Excerpt:
↓
The IMPROVE Act, which the Tennessee Legislature passed this past spring, increased vehicle-registration fees and fuel taxes to fund road and bridge projects over the next 13-15 years.

When fully implemented, the IMPROVE Act will add $250 million in funding each year for state projects and $100 million at the local level. The state spent close to $800 million in highway funding in 2015 and 2016, TDOT bid award records show.

Construction companies and the state Department of Transportation alike are taking steps to help ensure the roads get built. Construction companies are shifting workers from job to job, increasing overtime and beefing up recruitment and training capabilities. Wages are rising, as well.

On the state side, TDOT officials know they need to stagger projects so contractors can tackle work in a gradual, orderly way. IMPROVE Act projects generally will start coming up for bid this December and next March, and the law envisioned a 13-15-year time frame for the road and bridge projects it would fund, state officials say.

The worker shortage stems from an aging construction workforce, with fewer young workers lining up to replace older workers. The state unemployment rate was 3.6 percent in June, the lowest since 2000.
↑
Using the information:
- 1) Update the passage on Tennessee's IMPROVE Act by rewriting the part that opens with the words containing "When fully implemented, the" and closes with "rising, as well.", putting "Road builders" wherever "Construction companies" appears.
- 2) Translate this sentence from the passage on Tennessee's IMPROVE Act into Spanish: "The state unemployment rate was 3.6 percent in June, the lowest since 2000."
- 3) List every dollar amount mentioned in the passage on Tennessee's IMPROVE Act.

Source data:
↓
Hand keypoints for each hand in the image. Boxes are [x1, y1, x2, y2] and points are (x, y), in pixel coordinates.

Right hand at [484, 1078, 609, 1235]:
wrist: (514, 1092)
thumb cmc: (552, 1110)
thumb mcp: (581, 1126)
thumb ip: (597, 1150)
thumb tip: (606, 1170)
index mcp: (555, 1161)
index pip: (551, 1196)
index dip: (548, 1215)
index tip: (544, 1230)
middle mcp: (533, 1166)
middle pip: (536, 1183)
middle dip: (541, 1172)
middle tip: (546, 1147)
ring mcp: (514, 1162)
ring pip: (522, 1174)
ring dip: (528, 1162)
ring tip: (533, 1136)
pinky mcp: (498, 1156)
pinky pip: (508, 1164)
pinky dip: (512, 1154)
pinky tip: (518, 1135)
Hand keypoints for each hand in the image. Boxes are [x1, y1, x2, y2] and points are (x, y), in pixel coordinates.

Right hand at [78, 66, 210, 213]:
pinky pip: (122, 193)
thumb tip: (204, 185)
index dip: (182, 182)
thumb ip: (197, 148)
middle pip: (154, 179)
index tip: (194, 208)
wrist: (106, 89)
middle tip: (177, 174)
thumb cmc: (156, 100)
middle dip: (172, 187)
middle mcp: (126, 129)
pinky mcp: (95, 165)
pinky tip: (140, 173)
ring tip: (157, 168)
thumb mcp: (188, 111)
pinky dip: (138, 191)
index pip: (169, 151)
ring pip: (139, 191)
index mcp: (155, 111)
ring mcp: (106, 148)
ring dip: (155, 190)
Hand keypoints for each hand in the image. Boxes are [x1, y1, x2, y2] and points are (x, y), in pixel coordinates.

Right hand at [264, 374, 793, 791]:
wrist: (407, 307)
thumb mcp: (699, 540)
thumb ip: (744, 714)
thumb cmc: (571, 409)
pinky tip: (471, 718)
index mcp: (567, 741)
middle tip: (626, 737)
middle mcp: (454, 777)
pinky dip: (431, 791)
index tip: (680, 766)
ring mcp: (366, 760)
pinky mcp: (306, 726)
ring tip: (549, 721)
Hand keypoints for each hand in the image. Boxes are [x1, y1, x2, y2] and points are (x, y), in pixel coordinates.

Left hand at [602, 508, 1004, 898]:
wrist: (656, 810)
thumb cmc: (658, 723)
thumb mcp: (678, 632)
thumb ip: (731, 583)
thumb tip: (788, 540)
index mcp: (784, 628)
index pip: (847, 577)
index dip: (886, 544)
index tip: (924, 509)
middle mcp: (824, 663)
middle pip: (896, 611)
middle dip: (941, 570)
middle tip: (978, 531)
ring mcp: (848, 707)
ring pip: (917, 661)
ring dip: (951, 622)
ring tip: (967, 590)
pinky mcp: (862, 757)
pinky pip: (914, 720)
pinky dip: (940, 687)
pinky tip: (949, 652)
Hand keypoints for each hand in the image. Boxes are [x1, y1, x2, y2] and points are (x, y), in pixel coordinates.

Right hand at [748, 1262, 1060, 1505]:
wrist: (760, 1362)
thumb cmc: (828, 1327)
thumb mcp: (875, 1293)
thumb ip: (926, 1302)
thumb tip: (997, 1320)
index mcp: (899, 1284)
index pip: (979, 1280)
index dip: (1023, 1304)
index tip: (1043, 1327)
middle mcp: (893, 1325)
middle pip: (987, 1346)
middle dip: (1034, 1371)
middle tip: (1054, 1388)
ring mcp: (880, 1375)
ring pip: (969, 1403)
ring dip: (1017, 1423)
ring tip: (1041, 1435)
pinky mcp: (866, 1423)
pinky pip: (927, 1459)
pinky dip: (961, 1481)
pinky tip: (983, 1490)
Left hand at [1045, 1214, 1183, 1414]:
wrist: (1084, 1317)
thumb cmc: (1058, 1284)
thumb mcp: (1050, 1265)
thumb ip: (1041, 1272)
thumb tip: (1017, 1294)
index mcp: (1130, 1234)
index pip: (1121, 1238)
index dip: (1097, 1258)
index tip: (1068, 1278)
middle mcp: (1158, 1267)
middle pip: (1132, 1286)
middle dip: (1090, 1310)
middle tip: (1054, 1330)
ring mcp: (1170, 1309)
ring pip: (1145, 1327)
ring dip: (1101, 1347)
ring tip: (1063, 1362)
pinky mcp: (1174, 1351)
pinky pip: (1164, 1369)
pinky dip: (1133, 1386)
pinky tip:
↑
Responses in order:
- 1)
When fully implemented, the IMPROVE Act will add $250 million in funding each year for state projects and $100 million at the local level. The state spent close to $800 million in highway funding in 2015 and 2016, TDOT bid award records show.

Road builders and the state Department of Transportation alike are taking steps to help ensure the roads get built. Road builders are shifting workers from job to job, increasing overtime and beefing up recruitment and training capabilities. Wages are rising, as well.

- 2) La tasa de desempleo del estado fue del 3,6 por ciento en junio, la más baja desde 2000.

- 3)
- $250 million
- $100 million
- $800 million